For all of us but for Zack especially, the support has been beyond words. He’s been to most of the Children’s Pony Days, which are held each month between March and September and where children facing loss are led round the beautiful gardens and woodland on Jo’s horses and pony by her and her team of young volunteers.

We’ve come to half term children’s activities, Saturday Family Film Mornings and a Children’s Gymkhana and he likes coming back - it helps us to build positive memories and he finds it all very calming and reassuring.

Since six weeks after Lisa died, I’ve received regular calls from the Hospice’s Bereavement Support Line volunteers asking me how I’m doing but it wasn’t until April 2018, nine months later, that I started having 1:1 bereavement support with Lesley, one of the Hospice’s bereavement counsellors.

I knew it was the right time and that I needed it and if I’m getting the help I need, it’s easier for me to have strategies in place to help Zack. Lesley’s support has been amazing – she’s someone who cares enough to maybe not understand everything, but to hear it.

I look forward to coming to the Hospice because it’s a reason to be here. I want to be here because when I am, even though it makes me think back to the last difficult months of Lisa’s life, it’s a place where strangely, I still feel quite close to her, which makes me feel comfortable and safe.

I don’t find it easy to talk about things but it feels good on lots of different levels.

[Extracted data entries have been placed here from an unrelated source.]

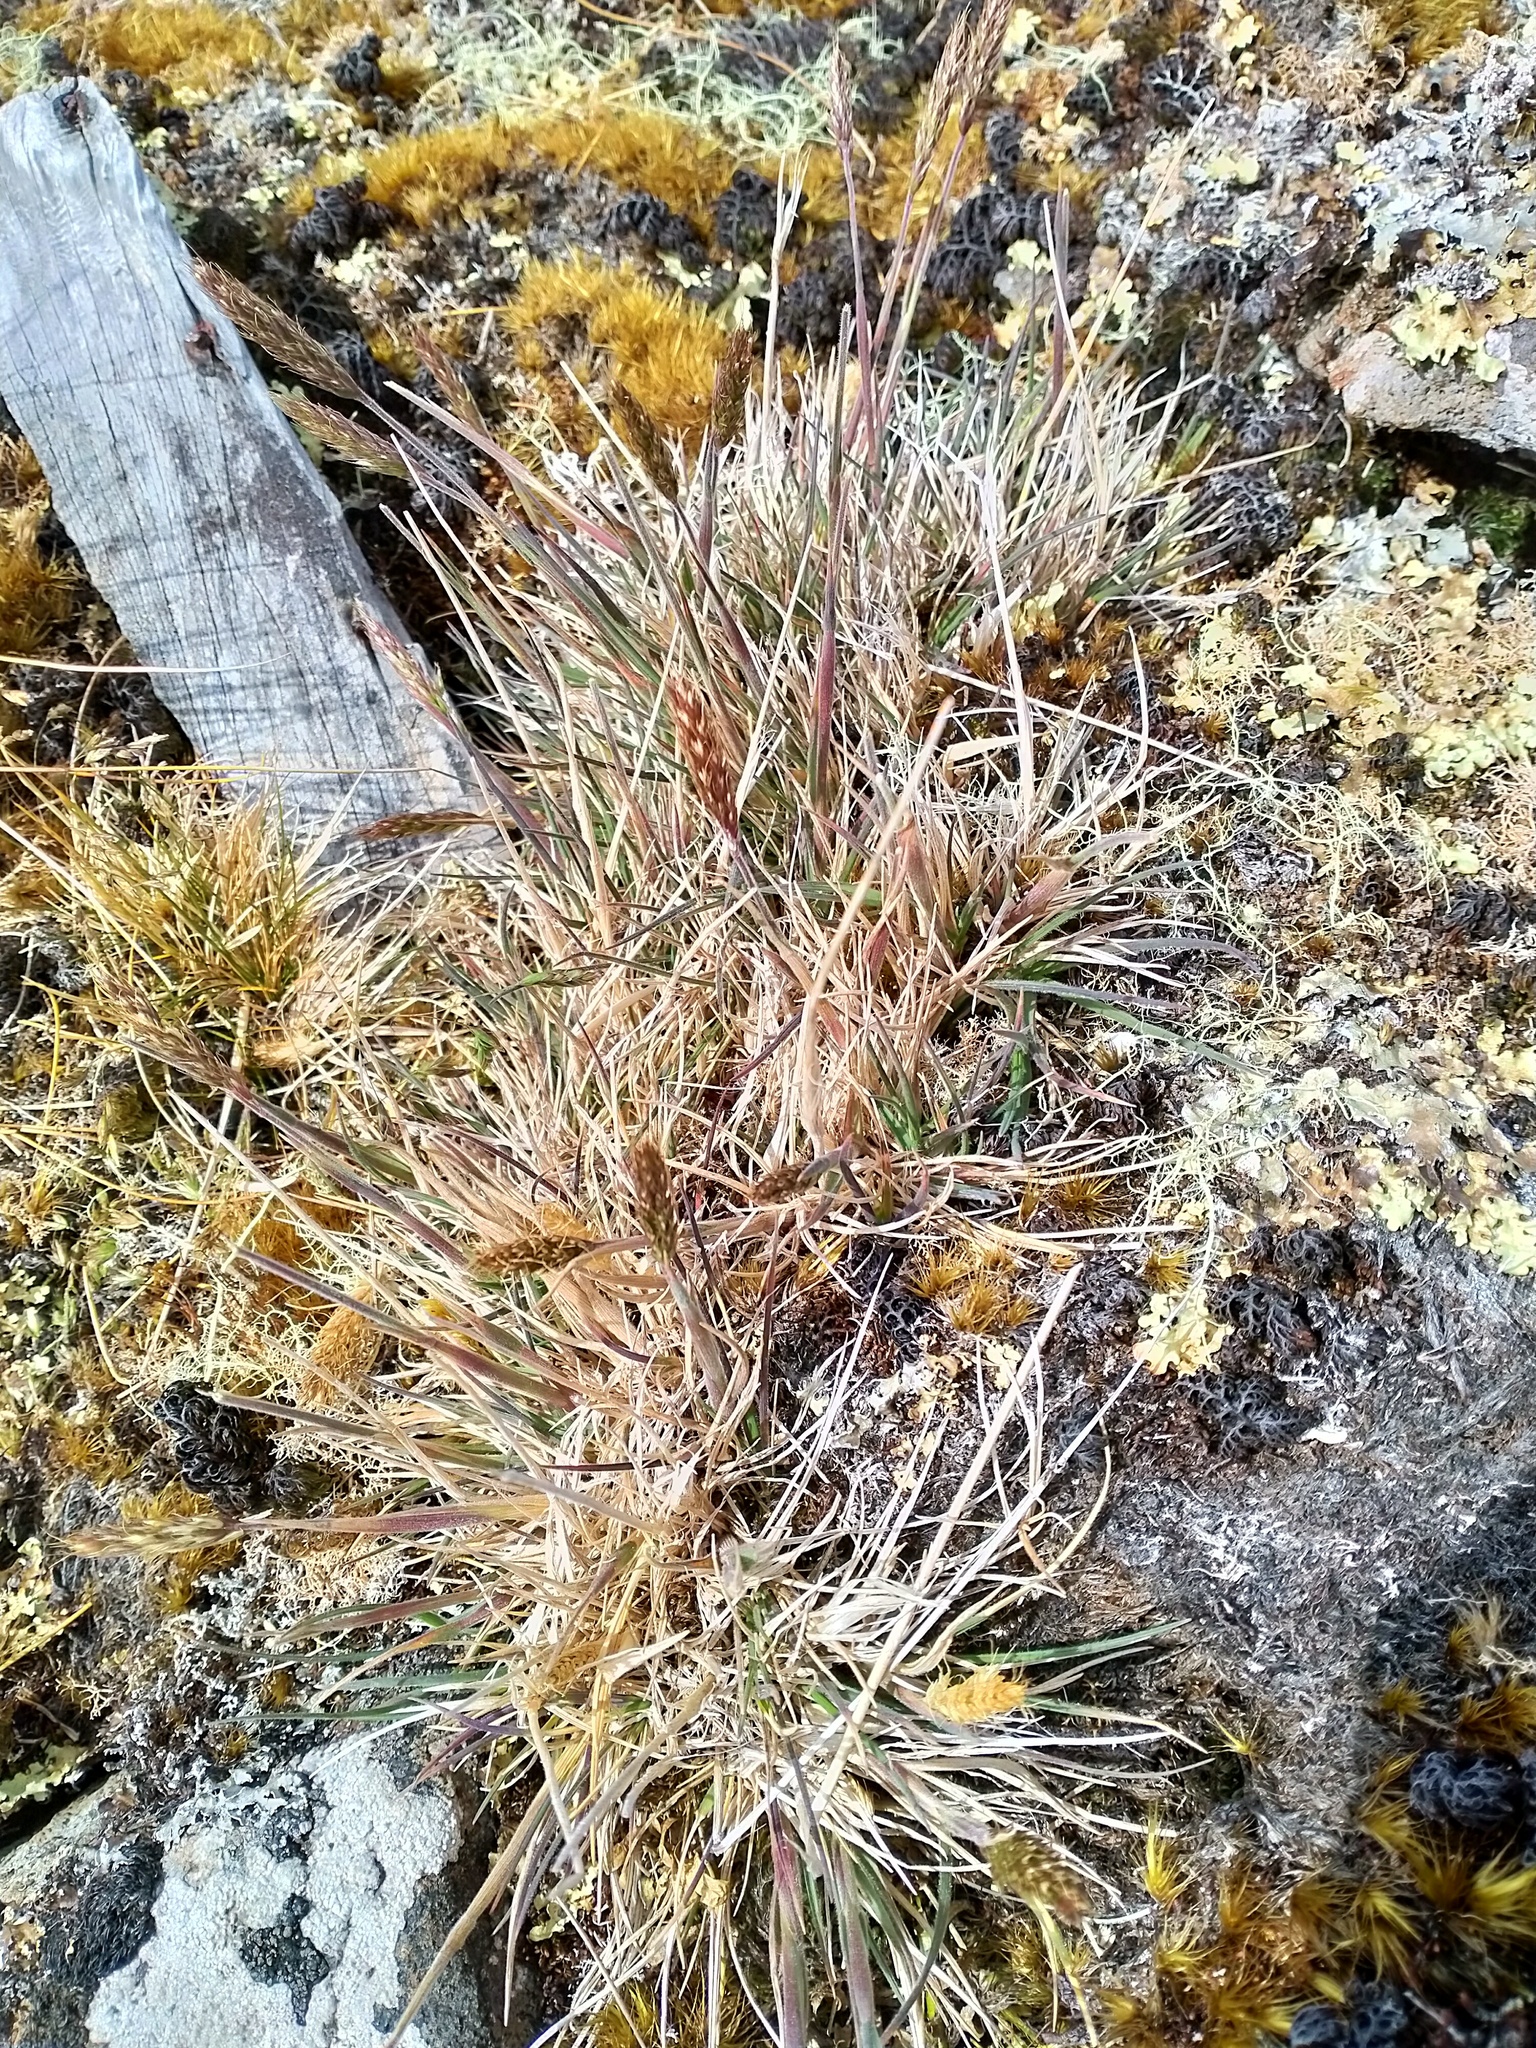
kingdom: Plantae
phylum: Tracheophyta
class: Liliopsida
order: Poales
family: Poaceae
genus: Koeleria
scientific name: Koeleria spicata
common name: Mountain trisetum
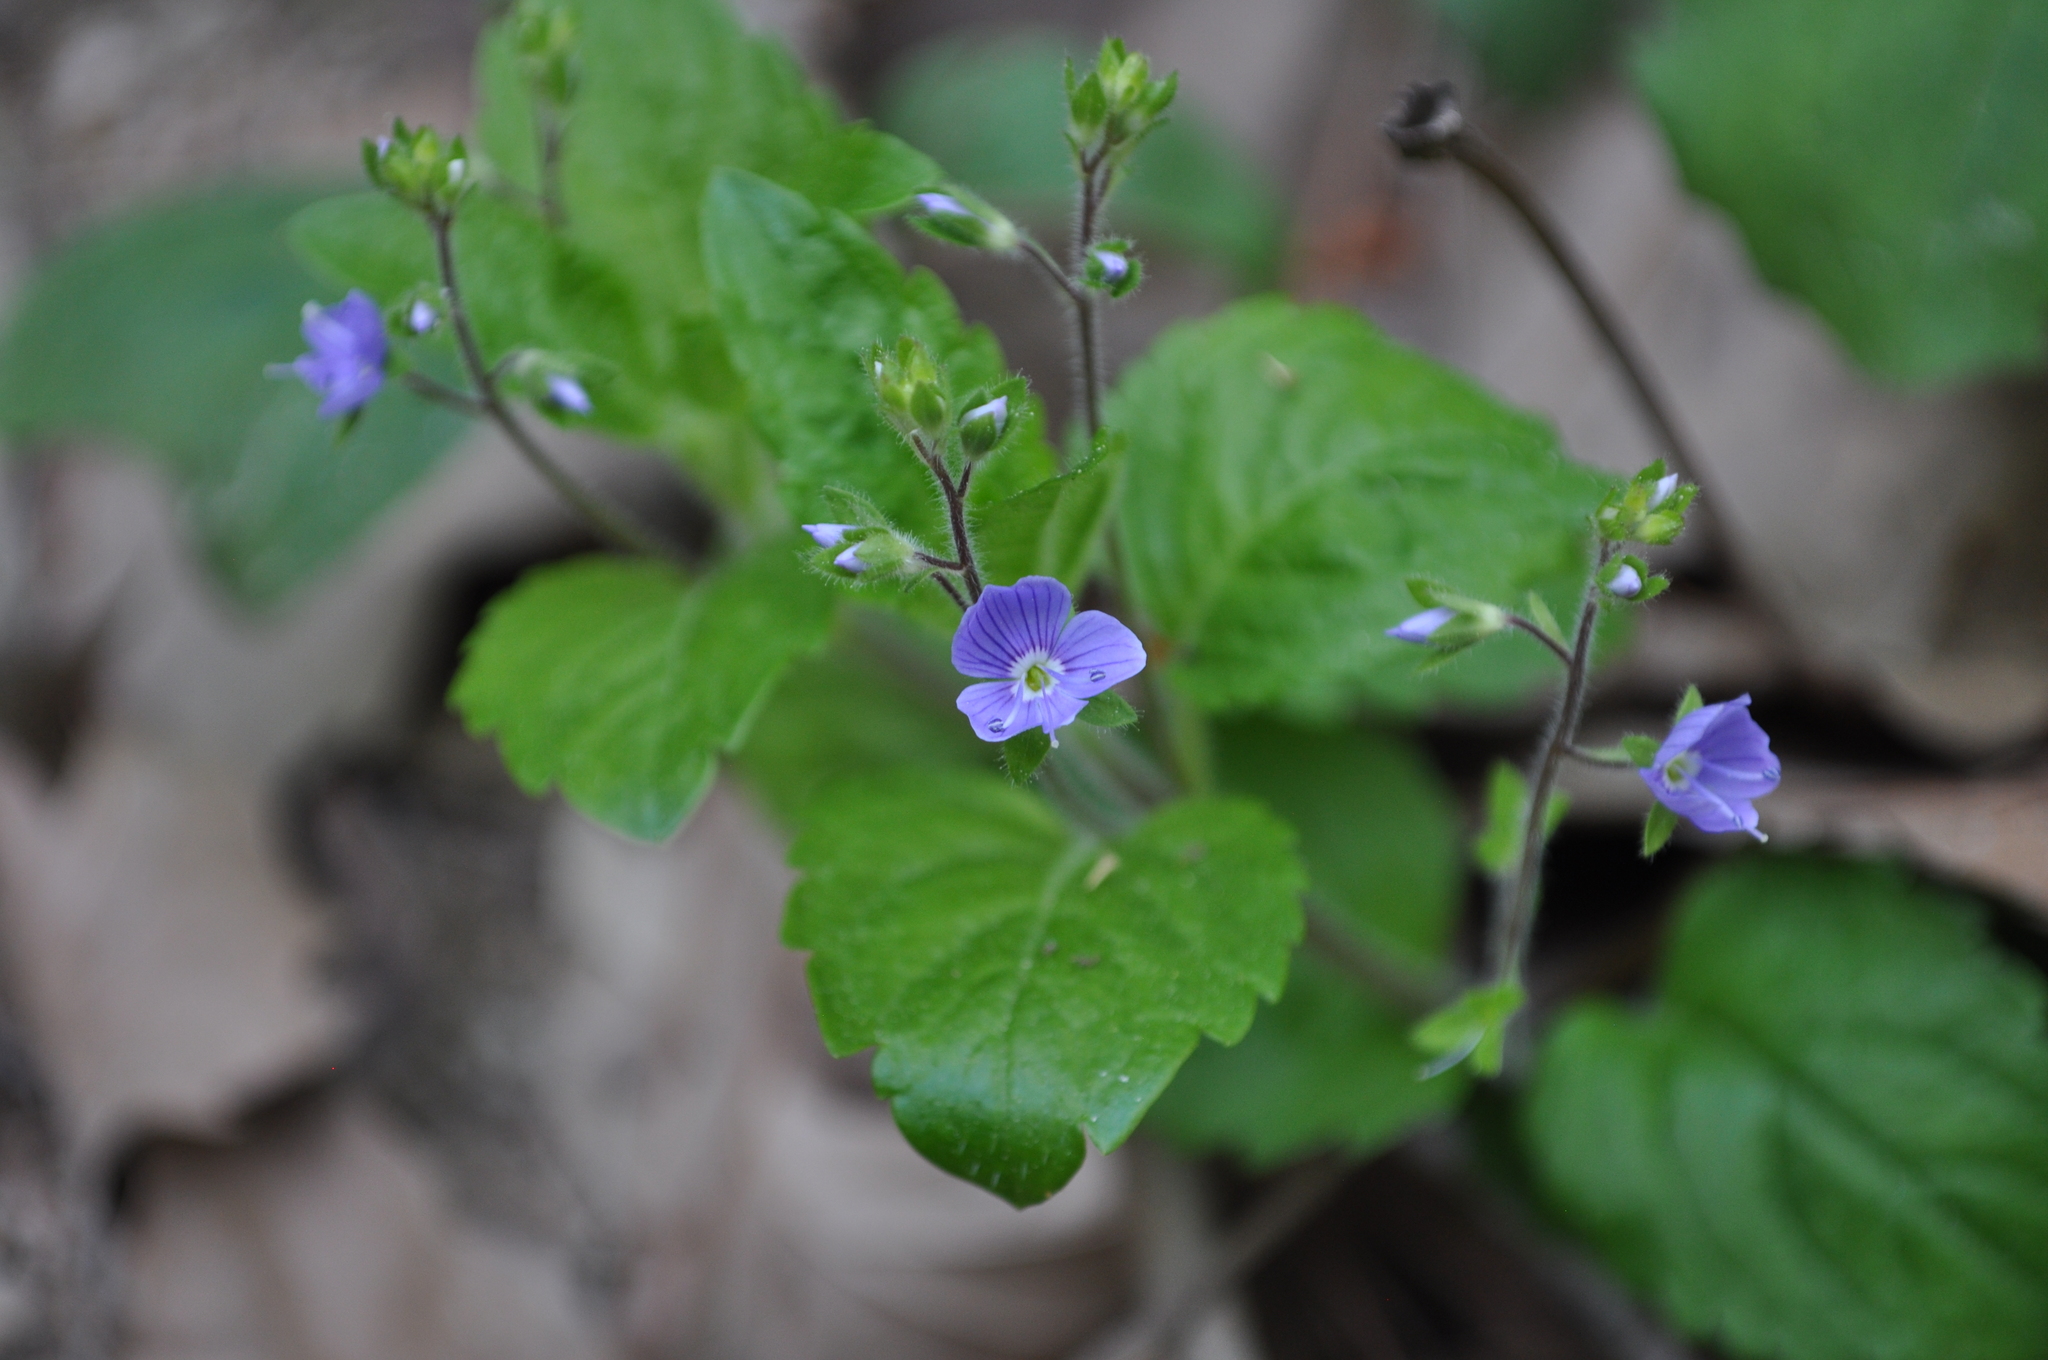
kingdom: Plantae
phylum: Tracheophyta
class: Magnoliopsida
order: Lamiales
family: Plantaginaceae
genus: Veronica
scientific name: Veronica montana
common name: Wood speedwell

Our lives have changed completely and it’s not easy being a single parent. I don’t have much support around and for most of the time, it’s just Zack and I but I try to carry on working around him as best I can.

I don’t feel calm or comforted or relaxed a lot of the time but I do when I come here. It’s become our safe haven and I feel like that because of how much being here meant to Lisa and to all of us.

You can’t help but think if things had been different what would we be doing now? Where would we be? So having someone to share those thoughts and feelings with in a place like this is wonderful.

Even in the darkest moments, the Pony Days gave Zack a little ray of light and as he’s grown physically and moved from Kimmie the pony to horses like Alfie and Max, to me they feel like symbols of his journey and his growing confidence.

I can’t begin to imagine what life would have been like had Lisa stayed at home without this place and without its care and I want to share our story so that in some small way, I can give something back.”